Import needed packages and set a random number seed
#load packages
library(regioneR)
set.seed(10)
Read in BED formatted region files: all tested regions and two sets of positives Note: these are in hg19 human genome assembly coordinates
all=toGRanges(read.table("all.bed",sep="\t"))
hits1=toGRanges(read.table("hits1.bed",sep="\t"))
hits2=toGRanges(read.table("hits2.bed",sep="\t"))
Q1. How many regions are in hits1? How many in hits2?
?
Q2. Are hits1 and hits2 proper subsets of all the tested regions? Check how many of each set overlaps a region in all.
?
The next few questions explore the overlap of genomic regions in hits1 and hits2.
Q3. How many regions overlap? How many regions are exactly identical?
?
Q4. Generate a set of random genomic regions of the same size as hits1. Match these to the mean and sd of the genomic length of the hits1 regions.
- Do the random genomic regions overlap hits2 more or less than hits1 does?
- How much do the random genomic regions overlap all tested regions?
- Repeatedly generate genomic regions to compute a z-score for the overlap of hits1 with hits2
- Use the set of overlaps with random regions to test the null hypothesis that hits2 overlaps hits1 more than expected compared to totally random regions
- What is the smallest p-value you could have gotten?
- How do the results change with number of resamples? Random seed?
?
Q5. Repeat Q4 switching the roles of hits1 and hits2. Are conclusions similar?
?
Q6. Create a random bootstrap sample of regions from all tested regions.

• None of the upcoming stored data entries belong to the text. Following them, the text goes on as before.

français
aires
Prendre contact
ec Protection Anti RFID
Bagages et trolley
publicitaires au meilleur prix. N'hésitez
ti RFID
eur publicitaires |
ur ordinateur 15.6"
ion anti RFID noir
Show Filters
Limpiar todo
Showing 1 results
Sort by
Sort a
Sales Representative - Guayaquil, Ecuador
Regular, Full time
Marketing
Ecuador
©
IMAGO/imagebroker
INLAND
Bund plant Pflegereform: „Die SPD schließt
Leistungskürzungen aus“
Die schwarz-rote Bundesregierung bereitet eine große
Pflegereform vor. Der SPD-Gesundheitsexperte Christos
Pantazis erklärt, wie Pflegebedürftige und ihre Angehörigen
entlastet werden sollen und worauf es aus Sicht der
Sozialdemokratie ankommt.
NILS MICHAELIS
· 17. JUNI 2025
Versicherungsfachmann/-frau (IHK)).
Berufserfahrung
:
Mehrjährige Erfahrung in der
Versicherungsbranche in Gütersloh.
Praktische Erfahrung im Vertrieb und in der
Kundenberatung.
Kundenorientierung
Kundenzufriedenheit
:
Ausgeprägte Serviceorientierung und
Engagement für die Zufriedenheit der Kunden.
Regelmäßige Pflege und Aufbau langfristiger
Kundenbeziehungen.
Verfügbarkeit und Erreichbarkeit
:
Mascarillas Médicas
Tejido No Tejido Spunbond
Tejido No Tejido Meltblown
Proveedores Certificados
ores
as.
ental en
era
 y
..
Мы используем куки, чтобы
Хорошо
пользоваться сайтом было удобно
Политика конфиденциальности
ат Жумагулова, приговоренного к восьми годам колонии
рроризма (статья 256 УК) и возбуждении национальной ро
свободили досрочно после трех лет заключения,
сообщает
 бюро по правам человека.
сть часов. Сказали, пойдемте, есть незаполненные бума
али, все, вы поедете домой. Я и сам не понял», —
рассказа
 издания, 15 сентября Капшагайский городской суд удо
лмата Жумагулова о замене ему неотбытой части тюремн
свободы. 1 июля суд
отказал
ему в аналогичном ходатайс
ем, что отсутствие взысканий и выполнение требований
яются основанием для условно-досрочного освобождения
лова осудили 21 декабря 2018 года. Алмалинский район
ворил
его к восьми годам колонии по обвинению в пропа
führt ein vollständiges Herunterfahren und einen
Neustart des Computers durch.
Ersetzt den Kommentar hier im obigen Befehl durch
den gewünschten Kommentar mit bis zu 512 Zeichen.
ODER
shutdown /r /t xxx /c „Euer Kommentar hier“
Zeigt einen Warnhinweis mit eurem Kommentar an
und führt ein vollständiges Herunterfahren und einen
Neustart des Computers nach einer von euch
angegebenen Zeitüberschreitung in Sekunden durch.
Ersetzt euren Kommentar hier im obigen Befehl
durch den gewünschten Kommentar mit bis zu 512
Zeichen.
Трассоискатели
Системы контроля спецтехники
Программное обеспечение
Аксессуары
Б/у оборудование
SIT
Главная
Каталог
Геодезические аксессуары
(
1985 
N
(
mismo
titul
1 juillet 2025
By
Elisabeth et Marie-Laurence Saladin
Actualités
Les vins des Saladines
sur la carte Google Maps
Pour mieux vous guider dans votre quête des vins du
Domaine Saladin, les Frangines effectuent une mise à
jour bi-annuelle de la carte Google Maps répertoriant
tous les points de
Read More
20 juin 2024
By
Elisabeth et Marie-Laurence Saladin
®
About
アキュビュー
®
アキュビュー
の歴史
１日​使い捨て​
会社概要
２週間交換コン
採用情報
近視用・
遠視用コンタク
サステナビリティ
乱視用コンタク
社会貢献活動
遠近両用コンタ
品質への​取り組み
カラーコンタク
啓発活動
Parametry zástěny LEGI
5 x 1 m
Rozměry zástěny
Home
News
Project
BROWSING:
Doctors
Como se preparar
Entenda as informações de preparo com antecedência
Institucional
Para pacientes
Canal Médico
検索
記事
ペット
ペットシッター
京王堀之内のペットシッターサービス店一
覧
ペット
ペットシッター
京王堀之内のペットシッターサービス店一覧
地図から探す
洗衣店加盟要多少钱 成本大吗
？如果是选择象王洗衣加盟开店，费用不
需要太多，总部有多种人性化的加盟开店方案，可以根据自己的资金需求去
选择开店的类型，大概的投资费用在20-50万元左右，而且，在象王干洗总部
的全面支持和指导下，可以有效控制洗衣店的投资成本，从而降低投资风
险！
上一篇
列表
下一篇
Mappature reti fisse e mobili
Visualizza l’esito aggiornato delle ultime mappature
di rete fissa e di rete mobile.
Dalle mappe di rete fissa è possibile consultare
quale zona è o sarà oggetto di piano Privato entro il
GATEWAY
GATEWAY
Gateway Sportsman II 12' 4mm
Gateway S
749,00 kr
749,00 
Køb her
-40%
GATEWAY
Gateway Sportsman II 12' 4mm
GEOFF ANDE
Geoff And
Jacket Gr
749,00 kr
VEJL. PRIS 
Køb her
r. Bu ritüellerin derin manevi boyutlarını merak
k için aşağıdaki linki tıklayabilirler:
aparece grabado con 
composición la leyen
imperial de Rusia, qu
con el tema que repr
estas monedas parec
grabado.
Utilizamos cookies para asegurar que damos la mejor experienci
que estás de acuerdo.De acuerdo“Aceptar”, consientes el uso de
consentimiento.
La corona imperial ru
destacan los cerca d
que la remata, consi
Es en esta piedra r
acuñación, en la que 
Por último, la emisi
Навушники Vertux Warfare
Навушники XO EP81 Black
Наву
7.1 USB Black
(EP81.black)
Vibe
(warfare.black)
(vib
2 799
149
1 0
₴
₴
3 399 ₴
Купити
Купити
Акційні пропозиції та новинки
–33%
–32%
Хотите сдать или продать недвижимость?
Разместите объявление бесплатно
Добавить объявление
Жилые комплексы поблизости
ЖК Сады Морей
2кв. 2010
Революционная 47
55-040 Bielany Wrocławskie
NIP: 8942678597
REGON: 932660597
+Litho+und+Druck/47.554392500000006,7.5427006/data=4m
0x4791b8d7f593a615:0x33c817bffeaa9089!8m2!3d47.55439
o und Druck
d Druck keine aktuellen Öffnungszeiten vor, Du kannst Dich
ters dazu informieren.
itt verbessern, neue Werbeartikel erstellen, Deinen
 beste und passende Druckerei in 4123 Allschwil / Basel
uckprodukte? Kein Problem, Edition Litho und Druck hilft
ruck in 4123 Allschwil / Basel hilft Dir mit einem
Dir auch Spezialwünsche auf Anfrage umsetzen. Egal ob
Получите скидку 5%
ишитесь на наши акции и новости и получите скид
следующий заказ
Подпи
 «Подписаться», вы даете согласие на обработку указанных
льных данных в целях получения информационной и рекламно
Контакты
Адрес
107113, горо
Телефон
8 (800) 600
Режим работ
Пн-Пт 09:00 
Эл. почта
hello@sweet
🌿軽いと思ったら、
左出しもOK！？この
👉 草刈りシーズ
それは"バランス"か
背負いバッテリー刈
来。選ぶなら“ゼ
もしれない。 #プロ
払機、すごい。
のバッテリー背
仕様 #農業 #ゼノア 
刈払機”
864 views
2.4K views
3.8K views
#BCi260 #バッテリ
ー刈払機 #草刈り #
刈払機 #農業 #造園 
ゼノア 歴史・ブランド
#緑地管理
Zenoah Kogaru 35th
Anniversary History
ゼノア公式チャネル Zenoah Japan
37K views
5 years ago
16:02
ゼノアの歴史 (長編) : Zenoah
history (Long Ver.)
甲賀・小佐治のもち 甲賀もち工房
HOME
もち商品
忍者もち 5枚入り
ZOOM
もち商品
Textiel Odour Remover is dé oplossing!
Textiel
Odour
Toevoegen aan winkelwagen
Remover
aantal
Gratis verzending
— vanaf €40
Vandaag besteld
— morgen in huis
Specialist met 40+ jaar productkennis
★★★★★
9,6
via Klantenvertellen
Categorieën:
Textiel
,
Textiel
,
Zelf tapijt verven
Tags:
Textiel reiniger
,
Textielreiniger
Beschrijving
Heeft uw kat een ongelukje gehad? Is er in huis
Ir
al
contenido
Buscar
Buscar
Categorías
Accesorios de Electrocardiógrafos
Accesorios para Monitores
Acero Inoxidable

- Do these random regions overlap hits2 more or less than hits1 does?
- How does this test differ from the one in Q4? Look at the z-score and p-value.
?
Q7. Repeat Q6 switching the role of hits1 and hits2. Are conclusions similar?
?
Q8. Which null distribution would you use in your own research and why?
The next few questions involve downloading genomics data. You can choose sets of regions, e.g, gene annotation, ChIPseq, RNAseq, ATACseq, GWAS SNPs
Q9. Using data you download, can you infer what function was tested in the assay that discovered hits1 and hits2? Choose data sets that will be informative about candidate functions. Compute overlaps or mean values of the downloaded data for the union of hits1 and hits2
?
Guess what type of genomic element these hits are (i.e., what assay was performed))
BONUS Q10. Do you think hits1 and hits2 function in the same cell type?
- Build on your analysis in Q9 by separately testing overlaps with hits1 and hits2. Choose datasets that are from several different cell types
BONUS Q11: Try matching the random regions more closely to regions in hits1
- On what variables will you match them? e.g., spacing, chromosome, GC-content, distance to nearest gene, masking
- How does matching affect the z-score and p-value?